Wird die Vertragsärzteschaft benachteiligt?
Angenommen wurde beispielsweise ein Antrag um Dr. Carsten König, Allgemeinarzt und stellvertretender Vorsitzender der KV Nordrhein sowie Dr. Jens Uwe Wasserberg, Allgemeinarzt, ebenfalls aus Nordrhein. Mehrheitlich wurde der KBV Vorstand damit beauftragt, unter anderem die gesetzlichen Vorgaben zum Ausgleich der Kosten(entwicklungen) in den verschiedenen GKV-Leistungsbereichen und deren Auswirkungen hinsichtlich bestehender Unterschiede und Wettbewerbsverzerrungen überprüfen, heißt es im Antrag.
Daraus soll eine Strategie entwickelt werden, damit Benachteiligungen der vertragsärztlichen und -psychotherapeutischen Versorgung benannt und beseitigt werden können.
Während bei den Niedergelassenen der Rotstift angesetzt würde, empörten sich die Ärztinnen und Ärzte, während zum Beispiel Krankenhäuser auf die vollständige Erstattung von Mehrkosten bauen dürften, lege das Beil an die patientennahe ambulante Versorgung.
Sicherstellungsauftrag auf dem Prüfstand
Hat die Selbstverwaltung noch eine Zukunft? Um diese Frage drehte sich ein weiterer Antrag. Bei einer Klausurtagung soll der KBV Vorstand darüber diskutieren und erörtern, ob der Sicherstellungsauftrag unter den derzeitigen Bedingungen noch weitergeführt werden kann.
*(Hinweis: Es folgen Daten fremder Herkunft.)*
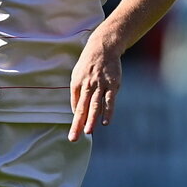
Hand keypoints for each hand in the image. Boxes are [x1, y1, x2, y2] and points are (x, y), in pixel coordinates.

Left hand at [68, 27, 122, 141]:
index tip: (73, 135)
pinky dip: (108, 112)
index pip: (75, 107)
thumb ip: (77, 94)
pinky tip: (106, 122)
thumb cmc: (88, 64)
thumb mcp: (77, 76)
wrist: (103, 48)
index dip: (75, 121)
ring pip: (95, 105)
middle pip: (82, 108)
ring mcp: (100, 85)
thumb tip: (76, 112)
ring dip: (91, 119)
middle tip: (74, 138)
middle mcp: (87, 86)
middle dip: (78, 124)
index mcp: (77, 84)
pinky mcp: (113, 84)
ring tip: (87, 131)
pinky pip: (109, 100)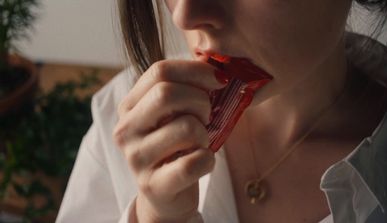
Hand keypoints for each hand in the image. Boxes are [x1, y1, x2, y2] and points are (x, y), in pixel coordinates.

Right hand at [113, 60, 225, 221]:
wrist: (166, 193)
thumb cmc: (176, 146)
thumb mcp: (175, 114)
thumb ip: (186, 90)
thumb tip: (219, 69)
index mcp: (130, 105)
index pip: (160, 71)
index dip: (196, 70)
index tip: (220, 80)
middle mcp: (125, 129)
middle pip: (167, 94)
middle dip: (201, 102)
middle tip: (208, 116)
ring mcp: (136, 158)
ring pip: (187, 128)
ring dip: (205, 134)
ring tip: (199, 143)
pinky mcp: (153, 185)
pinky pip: (194, 162)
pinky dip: (209, 160)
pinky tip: (202, 162)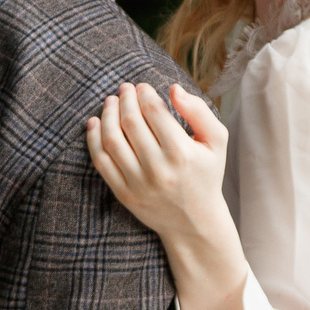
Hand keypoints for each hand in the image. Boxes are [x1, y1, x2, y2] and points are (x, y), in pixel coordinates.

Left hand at [87, 83, 248, 309]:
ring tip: (111, 102)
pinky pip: (101, 161)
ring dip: (107, 115)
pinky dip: (93, 139)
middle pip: (130, 122)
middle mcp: (158, 169)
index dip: (144, 93)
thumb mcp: (216, 142)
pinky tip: (95, 123)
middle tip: (124, 89)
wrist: (194, 222)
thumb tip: (173, 89)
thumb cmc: (206, 174)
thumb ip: (199, 111)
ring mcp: (138, 183)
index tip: (142, 86)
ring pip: (112, 140)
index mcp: (182, 153)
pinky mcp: (124, 194)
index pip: (154, 112)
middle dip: (125, 99)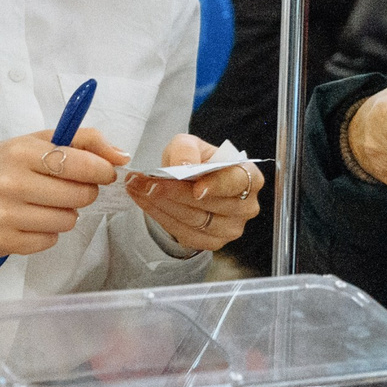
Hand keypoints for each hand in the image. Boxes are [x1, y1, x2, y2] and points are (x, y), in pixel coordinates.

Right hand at [0, 126, 128, 257]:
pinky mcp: (1, 242)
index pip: (80, 164)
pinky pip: (49, 242)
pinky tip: (30, 219)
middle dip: (83, 192)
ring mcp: (4, 216)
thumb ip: (82, 141)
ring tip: (45, 203)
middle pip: (79, 197)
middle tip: (68, 187)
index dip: (101, 171)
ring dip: (65, 213)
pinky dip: (47, 232)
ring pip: (67, 222)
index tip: (101, 172)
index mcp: (20, 153)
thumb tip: (122, 156)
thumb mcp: (34, 141)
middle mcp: (10, 184)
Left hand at [124, 134, 264, 252]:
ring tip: (138, 189)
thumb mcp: (189, 144)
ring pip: (194, 220)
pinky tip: (144, 202)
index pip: (237, 183)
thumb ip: (186, 149)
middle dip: (175, 193)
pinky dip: (161, 217)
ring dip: (162, 205)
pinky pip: (184, 233)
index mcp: (249, 177)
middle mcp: (246, 206)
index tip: (196, 188)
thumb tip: (183, 164)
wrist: (190, 183)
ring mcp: (231, 228)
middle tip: (147, 183)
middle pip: (210, 205)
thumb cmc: (196, 162)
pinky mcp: (213, 242)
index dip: (217, 186)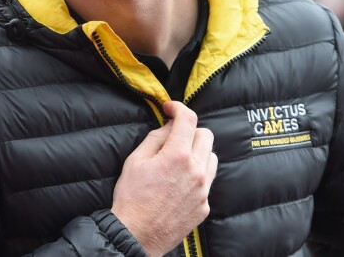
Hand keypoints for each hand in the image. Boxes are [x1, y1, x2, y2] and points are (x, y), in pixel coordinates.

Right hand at [111, 101, 216, 256]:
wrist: (136, 235)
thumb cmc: (131, 197)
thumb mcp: (136, 159)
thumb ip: (156, 137)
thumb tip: (170, 125)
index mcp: (177, 156)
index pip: (188, 119)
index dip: (179, 107)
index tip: (170, 108)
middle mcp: (195, 171)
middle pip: (205, 135)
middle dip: (189, 130)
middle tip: (174, 136)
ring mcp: (203, 190)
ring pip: (211, 157)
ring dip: (198, 151)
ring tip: (179, 159)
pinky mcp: (205, 206)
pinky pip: (208, 180)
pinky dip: (197, 174)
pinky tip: (180, 181)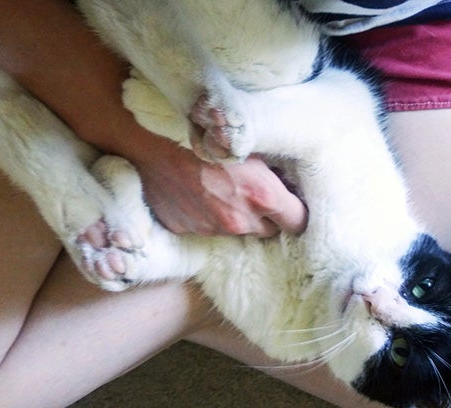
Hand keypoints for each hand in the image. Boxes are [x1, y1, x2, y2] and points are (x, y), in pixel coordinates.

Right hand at [134, 148, 307, 236]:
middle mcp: (240, 220)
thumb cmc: (205, 133)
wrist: (151, 142)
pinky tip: (199, 192)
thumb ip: (273, 169)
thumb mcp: (250, 143)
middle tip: (255, 191)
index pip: (299, 222)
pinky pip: (208, 227)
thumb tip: (288, 180)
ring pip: (238, 229)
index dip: (298, 211)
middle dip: (267, 215)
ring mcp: (213, 229)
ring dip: (236, 215)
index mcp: (262, 196)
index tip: (294, 203)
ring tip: (221, 187)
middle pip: (269, 230)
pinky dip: (208, 214)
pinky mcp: (189, 231)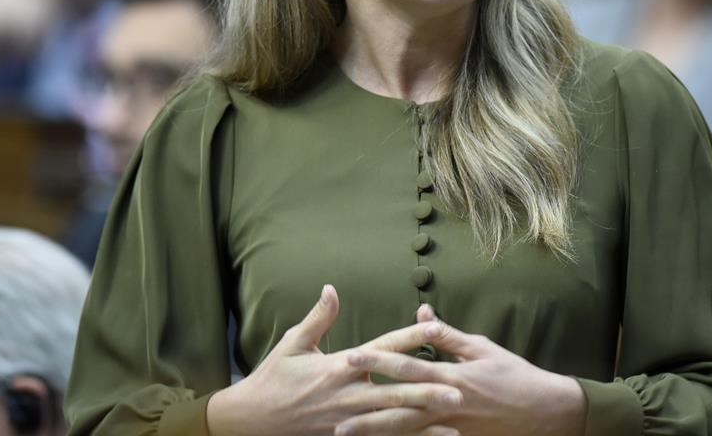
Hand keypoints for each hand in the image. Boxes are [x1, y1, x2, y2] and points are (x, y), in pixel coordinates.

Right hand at [207, 287, 463, 435]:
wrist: (251, 423)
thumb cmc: (272, 378)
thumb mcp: (293, 344)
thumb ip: (318, 318)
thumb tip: (331, 288)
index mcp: (338, 367)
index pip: (382, 349)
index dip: (410, 338)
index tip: (436, 328)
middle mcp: (347, 395)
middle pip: (395, 391)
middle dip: (428, 390)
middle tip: (460, 388)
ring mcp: (348, 422)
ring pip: (393, 421)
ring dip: (424, 421)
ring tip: (455, 418)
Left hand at [336, 305, 586, 435]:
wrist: (544, 413)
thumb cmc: (513, 374)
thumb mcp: (481, 347)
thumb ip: (447, 334)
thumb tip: (420, 313)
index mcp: (451, 377)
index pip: (407, 367)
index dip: (377, 361)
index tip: (349, 356)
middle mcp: (447, 405)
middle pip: (398, 407)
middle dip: (364, 407)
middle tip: (333, 408)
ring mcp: (450, 429)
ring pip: (405, 432)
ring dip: (374, 433)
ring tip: (343, 434)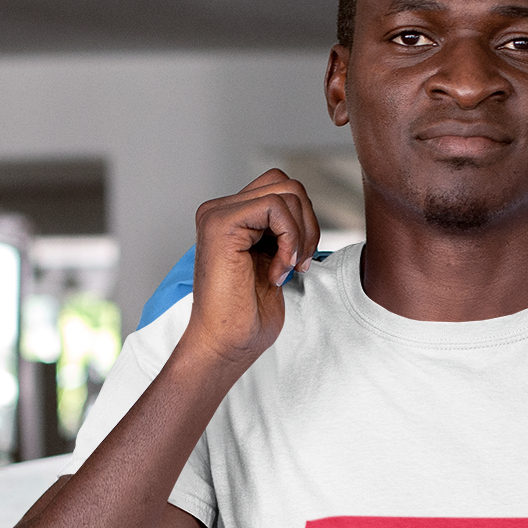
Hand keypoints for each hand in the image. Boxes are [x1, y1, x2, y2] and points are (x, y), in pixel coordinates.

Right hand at [184, 169, 320, 370]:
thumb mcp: (275, 261)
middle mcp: (221, 209)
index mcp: (232, 217)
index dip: (303, 222)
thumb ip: (283, 231)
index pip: (282, 188)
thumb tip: (307, 209)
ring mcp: (218, 213)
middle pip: (288, 184)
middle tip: (300, 264)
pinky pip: (277, 207)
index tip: (300, 261)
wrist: (226, 343)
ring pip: (287, 192)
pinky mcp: (221, 223)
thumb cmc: (249, 315)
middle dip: (309, 224)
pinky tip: (278, 271)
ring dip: (302, 235)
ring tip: (288, 269)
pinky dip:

Damit steht auch die Wiedereinführung des Streikrechts auf dem Plan.
Die stark gestiegene Inflation sei nicht tragbar und das SGB V nicht geeignet, die tatsächliche Kostenentwicklung in den Praxen abzubilden, begründeten die Antragsteller ihren Auftrag an den Vorstand.
Beschluss zur Honoraranpassung rechtlich überprüfen
Außerdem erteilte die KBV-VV dem KBV Vorstand den weiteren Auftrag, den aktuellen Beschluss des Erweiterten Bewertungsausschusses zur Anpassung des Orientierungswertes juristisch prüfen zu lassen. Geschaut werden soll, ob hier alles mit rechten Dingen zugegangen ist und ob die vom SGB vorgegebenen Qualitätskriterien eingehalten worden sind.
Auch sei zu prüfen, ob die wechselnden Kalkulationsgrundlagen rechtmäßig seien. Und ist es korrekt, dass die „explodierende Inflation“ im Beschluss nicht berücksichtigt wurde? Sollten sich hier Unstimmigkeiten ergeben, soll der KBV Vorstand Klage gegen den Beschluss einreichen.
Vorschlag: Zuschläge, um Energiekosten abzudecken
In der anschließenden Pressekonferenz schlugen Gassen und der stellvertretende KBV-Vorstandsvorsitzende Dr. Stefan Hofmeister leistungsbezogene, eventuell zeitlich begrenzte Zuschläge vor, die die gestiegenen Energiekosten abdecken könnten. Aber wichtiger als das “wie?” sei zunächst, dass überhaupt Bereitschaft signalisiert werde, den Praxen beim Stemmen der Kosten zu helfen.
Besonderes Ärgernis vor allen Dingen für die fachärztlichen Vertreter ist, dass die Neupatientenregelung abgeschafft werden soll. Dafür erntete Bundesgesundheitsminister Karl Lauterbach am Freitag heftige Schelte. Schließlich sei er der Fürsprecher dieser Regel gewesen.